“In my career it always happens. After a tough loss, I [get] better.”
Netflix’s Break Point tracked Matteo Berrettini’s run to his maiden Australian Open semi-final at the start of the 2022 season. He fell to a heartbreaking four-set defeat against eventual champion Rafael Nadal in the last four in Melbourne, but the Italian’s mental approach has always set him up well to process disappointments and, crucially, learn from them.
“Once you feel that every day you are putting in the effort, improving the best that you can in everything you are doing, I think at the end of the day you can go to sleep and feel satisfied,” Berrettini told ATP Uncovered in 2021. “It’s not about winning or losing, it’s not about a trophy or no trophy, it’s about if you are enjoying what you are doing, your life, or not.”
Even stepping inside Melbourne’s Rod Laver Arena to take on ATP Tour icon Nadal was reward for years of hard work for Berrettini, who bounced back from his disappointment in Australia by winning titles in Stuttgart and at The Queen’s Club in London later in 2022.
“When I was a kid, I was dreaming about being here, playing with the best guys,” he said in 2021. “I was actually looking at the TV watching Novak [Djokovic], Rafa, Roger [Federer] playing, and now I’m playing with them.
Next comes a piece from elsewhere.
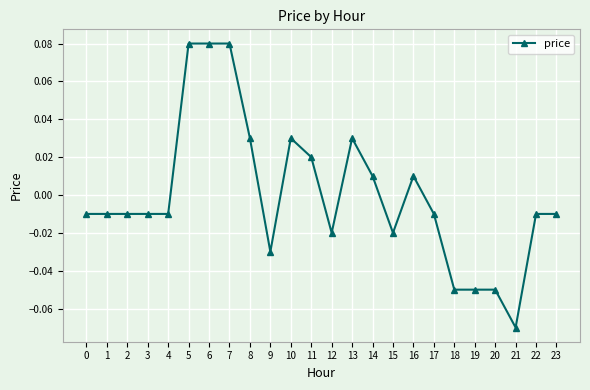

Between 17 and 18, which is larger?

17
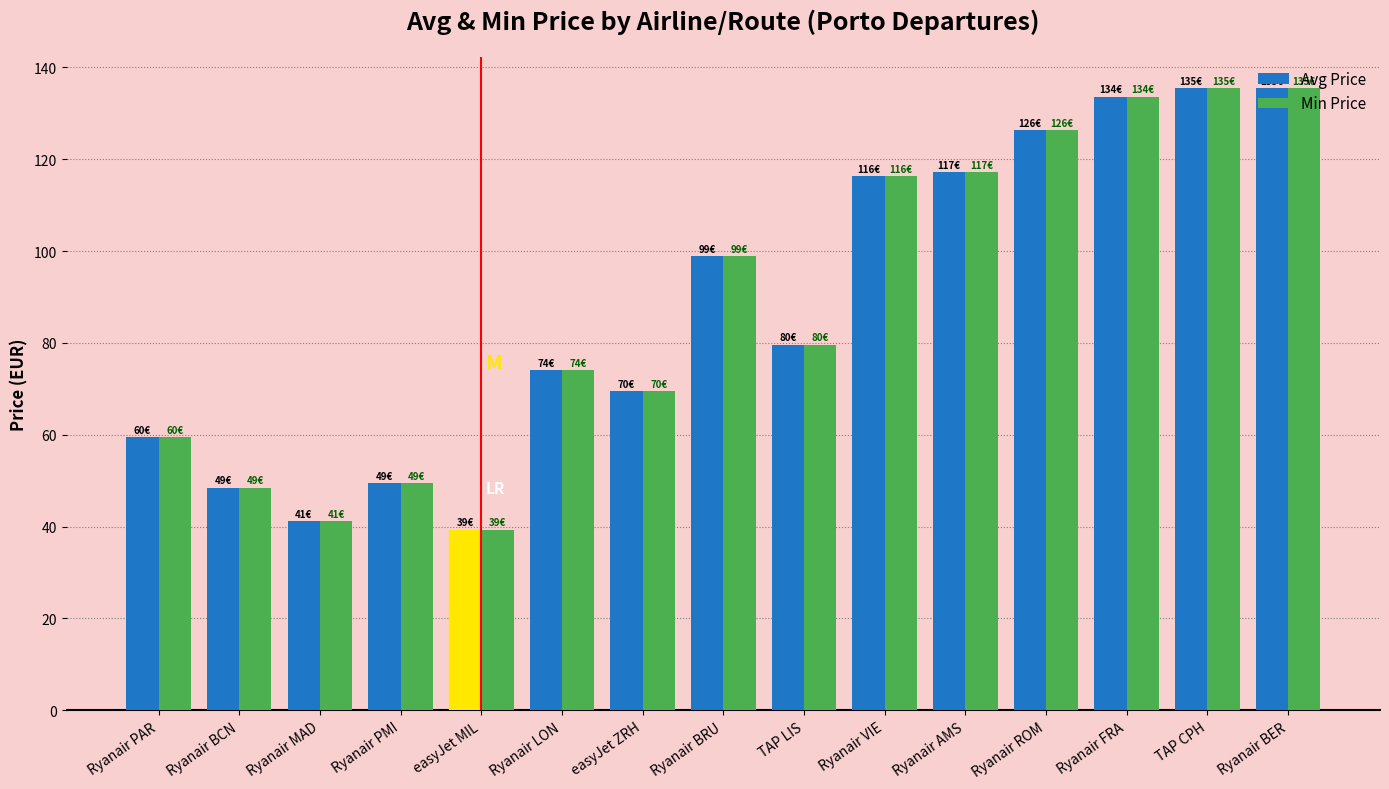

What is the sum of the Min Price values at Ryanair LON and Ryanair AMS?

191.3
So it’s really inspiring for me and I think for the next generations as well.
“If you work hard, if you really have a dream, I think you can get there. And even if you don’t get there, if you try your best, it’s something that is going to be helpful for your life.”
That honest and hardworking approach to each day of his pro tennis career brings other emotional rewards for Berrettini, whose huge serve and powerful forehand have made him a fan favourite on Tour. Even if he can’t always believe it himself.
“It’s weird to think about a legacy for me, because I never thought I could be here, when I was younger,” he said. “I never had a plan, I was just playing and playing.
“What really inspired me [later] was when kids were saying ‘I watch all your matches’, when they wear the hat like me, and they say ‘I do the forehand like Berrettini’. This is something that really makes me happy, so I really wish that people watching me feel something that is more than hitting a tennis ball."